-- TO DO --
a) Return, word for word, the passage of the Section 12J explainer that begins at the words "Understanding the Section" and stops after "in a business.".
b) Using the Section 12J explainer, answer each of the following:
(i) Between which dates does the year of assessment run?
(ii) What inclusion rate applies to a capital gain for an individual?
(iii) Which two certificates does each investor receive?
c) For each statement, state whether it agrees with the Section 12J explainer, answering yes or no and quoting the words of the explainer that decide it:
(i) Section 12J places a cap on the amount that can be invested and claimed.
(ii) The share certificate can be used to sell shares either back to the fund or to another investor.
(iii) Tax liability is the total amount of tax owed to the receiver of revenue.

-- EXCERPT TO READ --
Understanding the Section 12J tax benefit – Sunstone Capital Edu Series 3
First off, a few important terms for you to clarify;
- Taxable income – The total amount of income earned in the year of assessment which is subject to income tax, less any allowable deductions.
- Tax liability – The total amount of tax owed to the receiver of revenue.
- Year of assessment: This is the period in which your tax return is based on, also known as the “Tax year” – and it runs from 1 March – 28/29 February.
- Capital Gains Tax (CGT): This is the amount taxed on the profit realised on the sale of an asset, most common examples are the sale of 1 Property, 2 Shares – on the stock exchange or in a business.
- Inclusion rate: This is the rate at which a capital gain included in taxable income e.g. a capital gain for an individual has an inclusion rate of 40%, in the case of a R1 million capital only R400 000 is included in taxable income.
Next, how Section 12J works;
Section 12J works very similarly to a retirement annuity in that the amount invested is fully deducted from your taxable income, in the year of assessment, in which the investment is made. The main difference is that a retirement annuity has a cap limit, whereas S12J does not limit the amount that can be invested and claimed. This helps reduce your tax liability and in some cases allows for a refund from SARS.
Each investor gets a share certificate and a tax certificate. The share certificate is what can be used to sell their shares in the S12J (either back to the fund or to another investor,) in order to facilitate an exit. The tax certificate is what can be sent as a supporting document to the receiver of revenue stating that a S12J investment has been made and that the full amount should be deducted from your taxable income.

-- SOURCE MATERIAL --

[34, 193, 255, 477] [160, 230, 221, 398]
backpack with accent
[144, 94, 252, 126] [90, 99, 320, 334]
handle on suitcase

-- SOLVED PROBLEMS --
a)
Understanding the Section 12J tax benefit – Sunstone Capital Edu Series 3
First off, a few important terms for you to clarify;
- Taxable income – The total amount of income earned in the year of assessment which is subject to income tax, less any allowable deductions.
- Tax liability – The total amount of tax owed to the receiver of revenue.
- Year of assessment: This is the period in which your tax return is based on, also known as the “Tax year” – and it runs from 1 March – 28/29 February.
- Capital Gains Tax (CGT): This is the amount taxed on the profit realised on the sale of an asset, most common examples are the sale of 1 Property, 2 Shares – on the stock exchange or in a business.

b)
(i) From 1 March to 28/29 February.
(ii) 40%.
(iii) A share certificate and a tax certificate.

c)
(i) No: "S12J does not limit the amount that can be invested and claimed."
(ii) Yes: "The share certificate is what can be used to sell their shares in the S12J (either back to the fund or to another investor,)"
(iii) Yes: "Tax liability – The total amount of tax owed to the receiver of revenue."